# [Exercise brief]
Reproduce every line of text in all of the items below word for word, and leave the pictures out.
##########
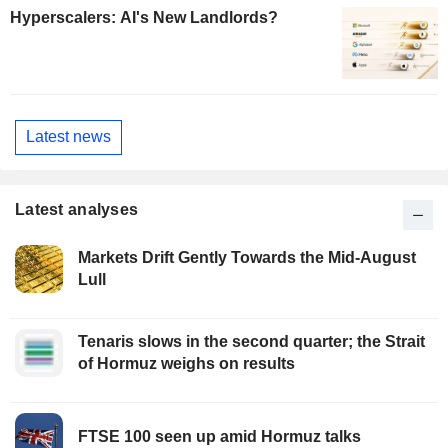
Hyperscalers: AI's New Landlords?
Latest news
Latest analyses
Markets Drift Gently Towards the Mid-August
Lull
Tenaris slows in the second quarter; the Strait
of Hormuz weighs on results
FTSE 100 seen up amid Hormuz talks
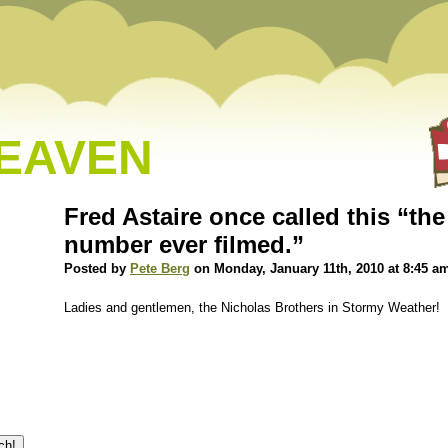
HEAVEN
Fred Astaire once called this “th
number ever filmed.”
Posted by
Pete Berg
on Monday, January 11th, 2010 at 8:45 a
Ladies and gentlemen, the Nicholas Brothers in Stormy Weather!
##########
# [Output]
Hyperscalers: AI's New Landlords?
Latest news
Latest analyses
Markets Drift Gently Towards the Mid-August
Lull
Tenaris slows in the second quarter; the Strait
of Hormuz weighs on results
FTSE 100 seen up amid Hormuz talks
HEAVEN
Fred Astaire once called this “th
number ever filmed.”
Posted by
Pete Berg
on Monday, January 11th, 2010 at 8:45 a
Ladies and gentlemen, the Nicholas Brothers in Stormy Weather!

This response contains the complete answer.